EXERCISE INSTRUCTIONS:
Return the text in the material below word for word and line for line, leaving out the pictures.

DATA FOR THE TASK:
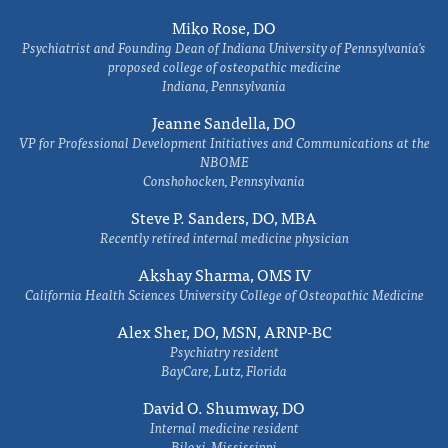
Miko Rose, DO
Psychiatrist and Founding Dean of Indiana University of Pennsylvania's
proposed college of osteopathic medicine
Indiana, Pennsylvania
Jeanne Sandella, DO
VP for Professional Development Initiatives and Communications at the
NBOME
Conshohocken, Pennsylvania
Steve P. Sanders, DO, MBA
Recently retired internal medicine physician
Akshay Sharma, OMS IV
California Health Sciences University College of Osteopathic Medicine
Alex Sher, DO, MSN, ARNP-BC
Psychiatry resident
BayCare, Lutz, Florida
David O. Shumway, DO
Internal medicine resident
Biloxi, Mississippi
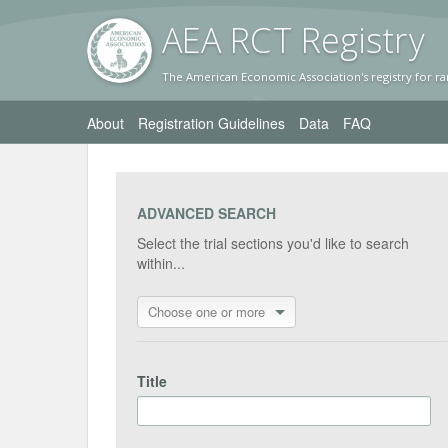
AEA RC
T Registr
y
The American Economic Association's registry for ra
About
Registration Guidelines
Data
FAQ
ADVANCED SEARCH
Select the trial sections you'd like to search
within...
Choose one or more
Title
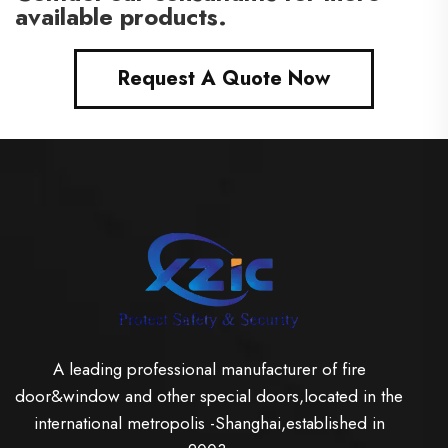
available products.
Request A Quote Now
A leading professional manufacturer of fire
door&window and other special doors,located in the
international metropolis -Shanghai,established in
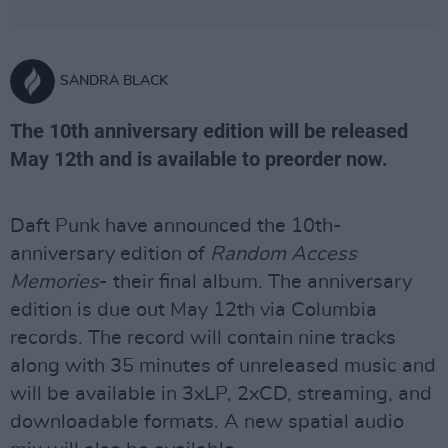
SANDRA BLACK
The 10th anniversary edition will be released
May 12th and is available to preorder now.
Daft Punk have announced the 10th-
anniversary edition of
Random Access
Memories
- their final album. The anniversary
edition is due out May 12th via Columbia
records. The record will contain nine tracks
along with 35 minutes of unreleased music and
will be available in 3xLP, 2xCD, streaming, and
downloadable formats. A new spatial audio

WRITTEN SOLUTION:
Miko Rose, DO
Psychiatrist and Founding Dean of Indiana University of Pennsylvania's
proposed college of osteopathic medicine
Indiana, Pennsylvania
Jeanne Sandella, DO
VP for Professional Development Initiatives and Communications at the
NBOME
Conshohocken, Pennsylvania
Steve P. Sanders, DO, MBA
Recently retired internal medicine physician
Akshay Sharma, OMS IV
California Health Sciences University College of Osteopathic Medicine
Alex Sher, DO, MSN, ARNP-BC
Psychiatry resident
BayCare, Lutz, Florida
David O. Shumway, DO
Internal medicine resident
Biloxi, Mississippi
AEA RC
T Registr
y
The American Economic Association's registry for ra
About
Registration Guidelines
Data
FAQ
ADVANCED SEARCH
Select the trial sections you'd like to search
within...
Choose one or more
Title
available products.
Request A Quote Now
A leading professional manufacturer of fire
door&window and other special doors,located in the
international metropolis -Shanghai,established in
SANDRA BLACK
The 10th anniversary edition will be released
May 12th and is available to preorder now.
Daft Punk have announced the 10th-
anniversary edition of
Random Access
Memories
- their final album. The anniversary
edition is due out May 12th via Columbia
records. The record will contain nine tracks
along with 35 minutes of unreleased music and
will be available in 3xLP, 2xCD, streaming, and
downloadable formats. A new spatial audio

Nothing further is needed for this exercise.